Nov 27 15:26:19 machine kernel: fmg[6335]: segfault at 00000000ffffd2dc rip 00000000ffffd2dc rsp 00000000ffffd1bc error 15
- Thus error is 1111 in bit.
$ echo 'ibase=10;obase=2; 15' |bc
1111
- Finally we can know the meaning of 1111 as follows:
01111
^^^^^
||||+---> bit 0
|||+----> bit 1
||+-----> bit 2
|+------> bit 3
+-------> bit 4
What is required for analysis of a segfault ?
For in-depth analysis of a segfault, an application core dump will typically be needed. Refer to the following articles for guidance on how to capture an application core dump:
- How to collect core dump file of a crashing program that is shipped in Red Hat Enterprise Linux 6 and above ?

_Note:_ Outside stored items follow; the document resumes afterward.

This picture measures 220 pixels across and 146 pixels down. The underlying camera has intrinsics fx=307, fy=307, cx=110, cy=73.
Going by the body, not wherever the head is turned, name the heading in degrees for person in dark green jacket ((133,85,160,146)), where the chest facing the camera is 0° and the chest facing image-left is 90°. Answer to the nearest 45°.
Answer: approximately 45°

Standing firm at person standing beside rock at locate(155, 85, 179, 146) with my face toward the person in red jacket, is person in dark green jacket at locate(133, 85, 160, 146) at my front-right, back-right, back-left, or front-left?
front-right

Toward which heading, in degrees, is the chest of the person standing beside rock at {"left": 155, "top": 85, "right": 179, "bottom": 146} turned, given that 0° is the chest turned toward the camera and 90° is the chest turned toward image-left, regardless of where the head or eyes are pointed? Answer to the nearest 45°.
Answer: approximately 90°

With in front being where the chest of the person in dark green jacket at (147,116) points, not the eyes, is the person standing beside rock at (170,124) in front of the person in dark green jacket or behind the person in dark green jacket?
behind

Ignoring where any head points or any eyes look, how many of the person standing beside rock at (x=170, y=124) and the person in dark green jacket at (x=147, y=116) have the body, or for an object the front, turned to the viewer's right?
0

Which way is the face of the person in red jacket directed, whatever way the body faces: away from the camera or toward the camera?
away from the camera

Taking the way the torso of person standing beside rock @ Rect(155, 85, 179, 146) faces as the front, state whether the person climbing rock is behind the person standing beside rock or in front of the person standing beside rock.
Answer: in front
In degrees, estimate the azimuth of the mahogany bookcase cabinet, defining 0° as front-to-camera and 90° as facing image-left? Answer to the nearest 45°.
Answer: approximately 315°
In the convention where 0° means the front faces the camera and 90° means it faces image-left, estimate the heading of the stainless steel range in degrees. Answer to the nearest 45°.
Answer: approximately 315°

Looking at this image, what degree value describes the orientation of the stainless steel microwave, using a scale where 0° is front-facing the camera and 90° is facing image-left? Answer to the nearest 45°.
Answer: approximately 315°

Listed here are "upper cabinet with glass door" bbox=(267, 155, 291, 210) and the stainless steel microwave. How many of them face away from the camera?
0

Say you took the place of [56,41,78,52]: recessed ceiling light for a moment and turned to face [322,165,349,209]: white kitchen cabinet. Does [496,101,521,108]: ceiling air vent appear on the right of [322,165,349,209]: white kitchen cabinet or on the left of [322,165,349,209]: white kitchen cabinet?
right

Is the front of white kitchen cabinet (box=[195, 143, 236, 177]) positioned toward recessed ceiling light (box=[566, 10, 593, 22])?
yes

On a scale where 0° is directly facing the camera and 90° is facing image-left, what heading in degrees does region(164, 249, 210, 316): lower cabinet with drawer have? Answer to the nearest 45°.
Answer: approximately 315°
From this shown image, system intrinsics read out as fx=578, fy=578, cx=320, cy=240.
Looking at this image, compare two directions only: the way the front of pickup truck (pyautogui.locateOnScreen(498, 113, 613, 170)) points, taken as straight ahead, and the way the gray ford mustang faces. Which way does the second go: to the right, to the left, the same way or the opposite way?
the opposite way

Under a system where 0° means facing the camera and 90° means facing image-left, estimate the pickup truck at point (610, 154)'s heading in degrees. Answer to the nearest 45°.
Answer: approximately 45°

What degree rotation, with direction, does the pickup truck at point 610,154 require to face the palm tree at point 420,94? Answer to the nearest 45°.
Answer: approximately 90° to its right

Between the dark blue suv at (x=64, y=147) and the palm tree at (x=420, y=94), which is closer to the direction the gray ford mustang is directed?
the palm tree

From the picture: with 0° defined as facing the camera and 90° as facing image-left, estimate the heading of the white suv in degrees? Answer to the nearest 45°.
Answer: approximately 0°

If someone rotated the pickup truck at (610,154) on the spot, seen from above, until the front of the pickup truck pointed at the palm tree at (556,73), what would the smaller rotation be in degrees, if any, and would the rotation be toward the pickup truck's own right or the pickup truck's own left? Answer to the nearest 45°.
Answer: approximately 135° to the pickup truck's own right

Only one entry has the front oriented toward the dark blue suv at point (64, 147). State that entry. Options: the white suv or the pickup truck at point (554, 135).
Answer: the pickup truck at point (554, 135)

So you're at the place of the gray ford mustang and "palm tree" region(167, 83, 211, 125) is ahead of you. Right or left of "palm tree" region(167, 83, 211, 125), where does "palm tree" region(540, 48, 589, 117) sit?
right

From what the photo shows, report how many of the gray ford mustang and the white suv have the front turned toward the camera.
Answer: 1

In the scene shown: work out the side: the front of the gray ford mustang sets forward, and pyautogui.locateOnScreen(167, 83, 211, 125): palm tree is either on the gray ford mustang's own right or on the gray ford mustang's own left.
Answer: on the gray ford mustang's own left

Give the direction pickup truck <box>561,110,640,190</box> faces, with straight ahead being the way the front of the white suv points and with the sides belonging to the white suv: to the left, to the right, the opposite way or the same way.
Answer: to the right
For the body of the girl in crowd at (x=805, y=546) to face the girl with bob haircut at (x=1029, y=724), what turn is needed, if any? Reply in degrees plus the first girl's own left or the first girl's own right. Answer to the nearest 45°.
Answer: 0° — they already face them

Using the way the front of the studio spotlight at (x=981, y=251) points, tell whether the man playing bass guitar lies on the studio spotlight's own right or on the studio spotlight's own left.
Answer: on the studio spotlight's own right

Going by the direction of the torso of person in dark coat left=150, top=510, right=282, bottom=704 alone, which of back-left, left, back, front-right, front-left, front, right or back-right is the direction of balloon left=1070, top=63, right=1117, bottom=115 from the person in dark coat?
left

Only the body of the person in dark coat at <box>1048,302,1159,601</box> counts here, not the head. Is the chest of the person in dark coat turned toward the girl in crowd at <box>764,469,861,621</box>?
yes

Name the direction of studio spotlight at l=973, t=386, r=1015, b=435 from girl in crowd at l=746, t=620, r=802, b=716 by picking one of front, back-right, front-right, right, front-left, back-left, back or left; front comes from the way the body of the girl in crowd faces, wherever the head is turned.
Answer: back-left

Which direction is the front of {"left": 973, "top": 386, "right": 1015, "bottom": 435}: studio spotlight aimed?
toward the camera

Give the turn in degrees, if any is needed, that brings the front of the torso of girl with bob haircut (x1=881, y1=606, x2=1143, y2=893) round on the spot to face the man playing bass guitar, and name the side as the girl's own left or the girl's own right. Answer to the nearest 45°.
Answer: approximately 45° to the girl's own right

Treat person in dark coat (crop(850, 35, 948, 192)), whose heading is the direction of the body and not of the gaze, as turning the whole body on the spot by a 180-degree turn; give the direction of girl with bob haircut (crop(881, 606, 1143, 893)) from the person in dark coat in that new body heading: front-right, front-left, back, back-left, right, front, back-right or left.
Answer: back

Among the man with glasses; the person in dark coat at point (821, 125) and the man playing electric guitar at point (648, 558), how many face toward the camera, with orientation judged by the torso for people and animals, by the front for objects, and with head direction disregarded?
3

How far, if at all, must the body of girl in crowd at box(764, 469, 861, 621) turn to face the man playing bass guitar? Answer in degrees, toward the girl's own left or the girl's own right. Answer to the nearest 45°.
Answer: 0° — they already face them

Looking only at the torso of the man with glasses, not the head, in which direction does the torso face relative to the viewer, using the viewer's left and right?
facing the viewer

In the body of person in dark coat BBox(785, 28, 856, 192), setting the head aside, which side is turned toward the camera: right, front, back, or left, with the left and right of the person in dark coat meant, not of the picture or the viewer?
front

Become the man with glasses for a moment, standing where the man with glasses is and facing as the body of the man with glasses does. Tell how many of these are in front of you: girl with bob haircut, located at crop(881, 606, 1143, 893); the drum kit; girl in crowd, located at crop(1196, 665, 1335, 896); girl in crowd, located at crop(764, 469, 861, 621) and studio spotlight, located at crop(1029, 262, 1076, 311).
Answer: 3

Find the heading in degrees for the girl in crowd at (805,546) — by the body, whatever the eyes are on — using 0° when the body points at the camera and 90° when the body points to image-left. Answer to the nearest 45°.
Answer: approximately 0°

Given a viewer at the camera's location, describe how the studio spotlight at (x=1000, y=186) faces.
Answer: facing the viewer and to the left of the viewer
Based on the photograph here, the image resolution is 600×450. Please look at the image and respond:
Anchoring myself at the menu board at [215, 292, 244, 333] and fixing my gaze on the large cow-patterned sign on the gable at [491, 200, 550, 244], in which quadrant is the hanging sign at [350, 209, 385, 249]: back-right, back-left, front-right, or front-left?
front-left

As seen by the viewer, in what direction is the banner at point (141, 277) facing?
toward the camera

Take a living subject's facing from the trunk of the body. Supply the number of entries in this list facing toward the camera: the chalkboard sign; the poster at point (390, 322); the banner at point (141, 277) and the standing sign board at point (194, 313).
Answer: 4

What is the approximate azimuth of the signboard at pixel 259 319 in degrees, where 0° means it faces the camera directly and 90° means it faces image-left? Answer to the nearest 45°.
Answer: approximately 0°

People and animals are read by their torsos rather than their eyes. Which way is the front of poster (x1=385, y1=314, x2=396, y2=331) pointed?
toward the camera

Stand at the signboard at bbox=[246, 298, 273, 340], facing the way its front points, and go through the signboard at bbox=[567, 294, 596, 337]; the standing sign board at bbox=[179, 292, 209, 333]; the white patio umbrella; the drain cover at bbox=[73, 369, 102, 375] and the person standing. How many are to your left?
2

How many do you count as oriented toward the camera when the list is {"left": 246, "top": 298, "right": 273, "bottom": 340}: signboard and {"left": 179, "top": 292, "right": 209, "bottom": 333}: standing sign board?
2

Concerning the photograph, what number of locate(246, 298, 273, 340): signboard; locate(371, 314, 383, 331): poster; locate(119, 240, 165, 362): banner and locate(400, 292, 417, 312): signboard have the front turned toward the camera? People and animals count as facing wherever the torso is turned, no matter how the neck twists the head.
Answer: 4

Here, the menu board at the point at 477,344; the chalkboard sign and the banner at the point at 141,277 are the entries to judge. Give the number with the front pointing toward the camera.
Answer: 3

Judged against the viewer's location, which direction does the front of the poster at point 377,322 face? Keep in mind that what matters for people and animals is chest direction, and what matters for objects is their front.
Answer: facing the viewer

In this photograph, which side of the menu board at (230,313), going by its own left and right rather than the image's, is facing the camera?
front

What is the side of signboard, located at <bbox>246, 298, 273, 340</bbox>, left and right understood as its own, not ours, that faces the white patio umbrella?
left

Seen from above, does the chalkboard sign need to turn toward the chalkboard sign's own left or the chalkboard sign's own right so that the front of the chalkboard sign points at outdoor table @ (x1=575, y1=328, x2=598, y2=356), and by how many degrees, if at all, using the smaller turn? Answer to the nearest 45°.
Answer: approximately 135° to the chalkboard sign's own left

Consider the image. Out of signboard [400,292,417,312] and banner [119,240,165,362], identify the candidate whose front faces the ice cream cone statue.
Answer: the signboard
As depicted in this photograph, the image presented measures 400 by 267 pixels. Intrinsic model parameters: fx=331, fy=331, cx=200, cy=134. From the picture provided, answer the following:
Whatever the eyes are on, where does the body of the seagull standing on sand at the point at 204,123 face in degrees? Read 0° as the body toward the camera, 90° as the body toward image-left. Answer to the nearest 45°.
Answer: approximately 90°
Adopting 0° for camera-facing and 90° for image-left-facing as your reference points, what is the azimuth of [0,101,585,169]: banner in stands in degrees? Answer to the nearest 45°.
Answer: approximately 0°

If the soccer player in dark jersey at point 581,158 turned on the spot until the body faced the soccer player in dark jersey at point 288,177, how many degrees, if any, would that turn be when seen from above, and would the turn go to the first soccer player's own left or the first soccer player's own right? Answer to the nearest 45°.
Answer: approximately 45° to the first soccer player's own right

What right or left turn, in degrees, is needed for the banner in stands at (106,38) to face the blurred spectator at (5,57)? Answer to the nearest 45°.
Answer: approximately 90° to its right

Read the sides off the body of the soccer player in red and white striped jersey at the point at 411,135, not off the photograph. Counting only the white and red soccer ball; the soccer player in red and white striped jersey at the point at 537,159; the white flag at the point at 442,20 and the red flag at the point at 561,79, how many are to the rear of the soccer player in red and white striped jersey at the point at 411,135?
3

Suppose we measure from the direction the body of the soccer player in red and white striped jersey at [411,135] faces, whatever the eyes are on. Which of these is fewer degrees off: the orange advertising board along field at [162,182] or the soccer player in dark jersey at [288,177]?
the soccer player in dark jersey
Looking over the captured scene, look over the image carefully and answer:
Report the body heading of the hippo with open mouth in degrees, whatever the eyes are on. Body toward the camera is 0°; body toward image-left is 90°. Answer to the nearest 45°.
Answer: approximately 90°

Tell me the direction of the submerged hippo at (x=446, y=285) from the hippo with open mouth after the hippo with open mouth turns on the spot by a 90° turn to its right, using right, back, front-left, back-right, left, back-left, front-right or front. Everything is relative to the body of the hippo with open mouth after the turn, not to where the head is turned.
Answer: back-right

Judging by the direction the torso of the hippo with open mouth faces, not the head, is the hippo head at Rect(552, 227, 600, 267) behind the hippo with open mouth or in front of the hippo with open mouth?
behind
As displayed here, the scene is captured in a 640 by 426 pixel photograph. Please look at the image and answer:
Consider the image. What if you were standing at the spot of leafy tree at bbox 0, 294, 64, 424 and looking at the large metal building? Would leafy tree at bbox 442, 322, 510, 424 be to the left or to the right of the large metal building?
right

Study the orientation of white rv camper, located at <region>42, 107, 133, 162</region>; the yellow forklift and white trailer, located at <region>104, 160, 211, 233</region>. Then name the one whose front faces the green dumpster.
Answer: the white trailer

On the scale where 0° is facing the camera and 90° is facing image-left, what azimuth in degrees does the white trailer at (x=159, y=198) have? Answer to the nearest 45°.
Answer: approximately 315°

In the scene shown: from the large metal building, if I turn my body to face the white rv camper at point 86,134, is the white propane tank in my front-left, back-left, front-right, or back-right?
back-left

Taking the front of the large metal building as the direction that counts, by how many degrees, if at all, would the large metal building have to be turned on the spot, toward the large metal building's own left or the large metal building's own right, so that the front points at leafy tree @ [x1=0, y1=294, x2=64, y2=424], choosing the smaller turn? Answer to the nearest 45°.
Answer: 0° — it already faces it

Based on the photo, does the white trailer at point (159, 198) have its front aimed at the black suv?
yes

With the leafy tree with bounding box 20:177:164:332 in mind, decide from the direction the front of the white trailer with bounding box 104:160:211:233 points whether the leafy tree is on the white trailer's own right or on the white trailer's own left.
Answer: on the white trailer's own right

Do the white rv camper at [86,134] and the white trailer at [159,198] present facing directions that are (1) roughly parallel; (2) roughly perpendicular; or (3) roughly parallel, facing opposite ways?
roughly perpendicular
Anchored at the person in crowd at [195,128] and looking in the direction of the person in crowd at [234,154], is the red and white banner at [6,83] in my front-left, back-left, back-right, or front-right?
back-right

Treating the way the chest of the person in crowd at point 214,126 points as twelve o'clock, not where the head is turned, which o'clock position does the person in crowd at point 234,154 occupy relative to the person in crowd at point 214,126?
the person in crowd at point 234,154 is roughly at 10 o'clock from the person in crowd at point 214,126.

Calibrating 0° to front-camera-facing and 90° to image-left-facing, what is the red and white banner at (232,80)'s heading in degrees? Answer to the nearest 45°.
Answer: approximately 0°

- How do I enable core file dumps when my application crashes or segmentation faults? (for older releases)
Analysis requires a debugger program such as gdb. Using these tools is a specialist operation usually best done by the application developer, and can require the compilation of the application with extra information contained specifically for the debugger program.
What to do when the application segfaulting is a third party application?
If the application is provided by a third party, please engage the vendor to begin troubleshooting the issue and escalate to Red Hat Support if required.
Notes
The kernel message indicating an application segfault was added for the x86_64 architecture in RHEL5. In RHEL6 it is present for both 32bit and 64bit x86 architectures.